Sep. 10, 2009 (Business Wire) -- Fairfax Financial Holdings Limited's (Fairfax) recently announced proposal to acquire the remaining 27.4% of Odyssey Re Holdings Corp. (Odyssey Re) it doesn't currently own does not affect ratings on Fairfax or any of its subsidiaries, according to Fitch Ratings.

This proposed acquisition is consistent with Fitch's view of Fairfax as a 'true' holding company acquiring and overseeing subsidiary insurance and reinsurance companies under a decentralized management approach. The cash consideration of $60 per share represents an almost 20% premium over the closing price when Fairfax announced the proposed transaction on Sept. 4, 2009, and will be funded with a $1 billion equity offering under its existing shelf prospectus. Odyssey Re has been a public company since Fairfax sold a 26% stake in 2001 via an initial public offering (IPO). The proposed acquisition follows Fairfax's purchase in early 2009 of the 36.4% of Northbridge Financial Corp. (Northbridge) it did not already own for $546 million, which was funded from holding company cash.

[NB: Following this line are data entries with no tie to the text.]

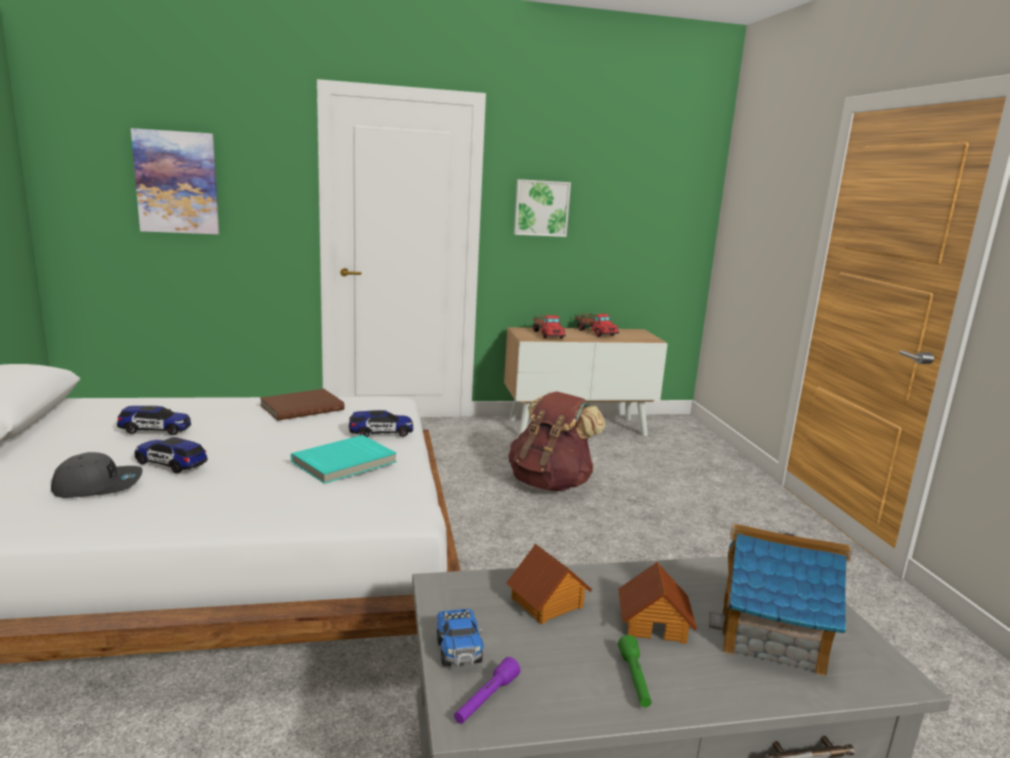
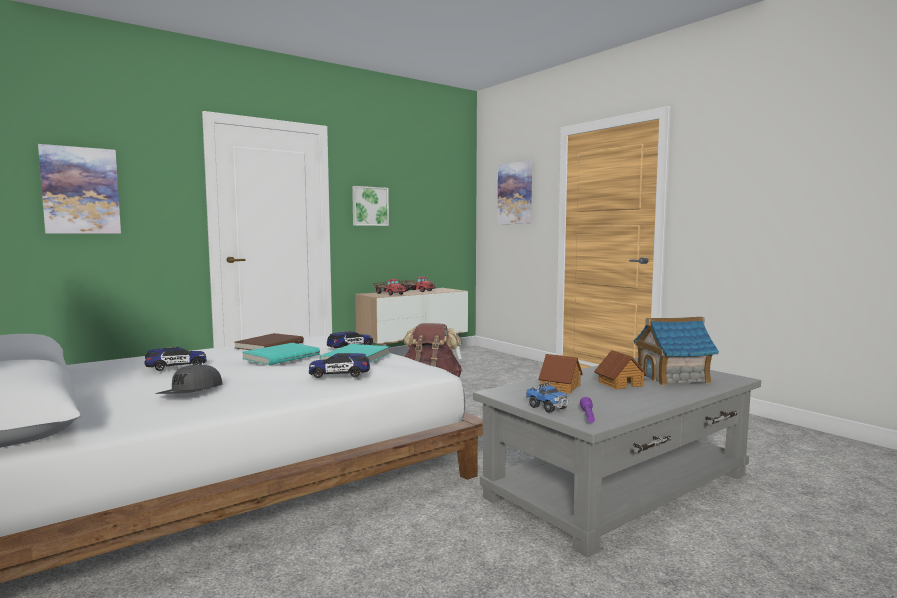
camera: 25 degrees left, 10 degrees down
grey cap [51,452,143,498] -> grey cap turned 150 degrees clockwise [155,364,223,394]
toy car [134,437,207,474] -> toy car moved to [309,353,370,378]
green flashlight [618,635,652,707] -> none
none -> turquoise book [242,343,320,365]
none -> picture [497,160,532,224]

Fitch's ratings of Fairfax are based on its role as a 'functioning' parent holding company with varied subsidiary profiles and a highly complex cash flow profile. Fitch's ratings of Fairfax's three core operating businesses - primary U.S. insurance operations through Crum & Forster, Canadian insurance operations through Northbridge and reinsurance operations through Odyssey Re - are rated at stand-alone levels currently, with no enhancement or detriment from the parent company. However, with all three core operating businesses returning to being wholly owned subsidiaries of the company, Fitch may consider a more group rating approach over time. Going forward, Fairfax should also benefit from increased upstream dividend capacity through its 100% owned operating subsidiaries. This follows a period where Fairfax needed the financial flexibility to raise cash from partial IPOs of both Odyssey Re and Northbridge.

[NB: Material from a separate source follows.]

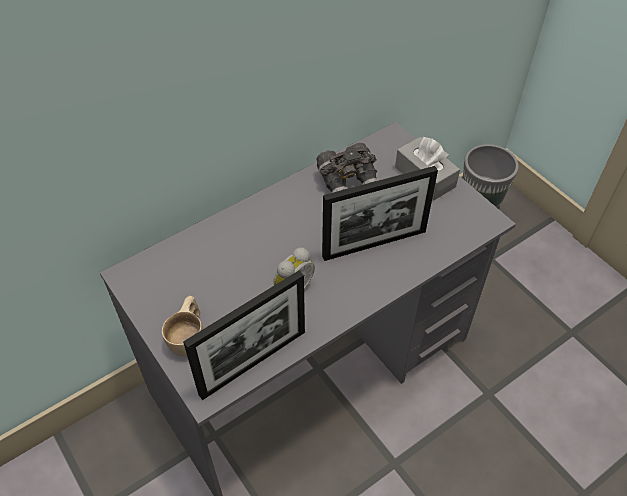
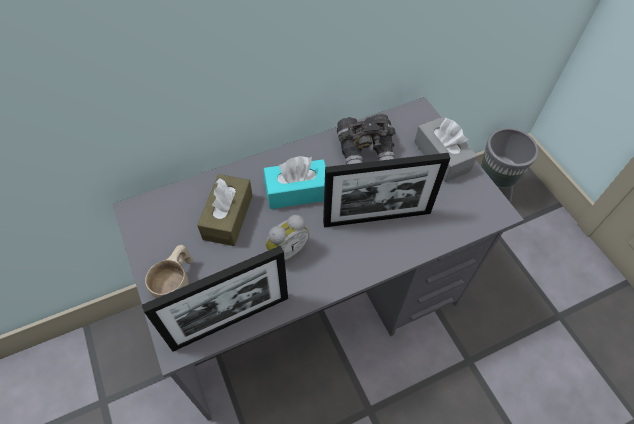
camera: 10 degrees right, 5 degrees up
none -> brown tissue box [197,174,253,246]
none -> turquoise tissue box [264,156,326,209]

Fairfax's debt-to-total-capital ratio is down to about 22.5% on June 30, 2009, compared with 23.4% on Dec. 31, 2008. Following the company's recent CAN$400 million debt issuance in August and expected $1 billion equity issuance, pro forma debt-to-total-capital on June 30, 2009 increases only slightly and remains below Fitch's expected range of 25%-30%. Earnings-based interest coverage (excluding realized gains) improved to 3.6 times (x) in the first six months of 2009 from negative coverage in 2008. Fairfax also continues to maintain a sizable amount of holding company cash, short-term investments and marketable securities of $880 million on June 30, 2009, and expects to have in excess of $1 billion following completion of the proposed acquisition of Odyssey Re and expected equity issuance.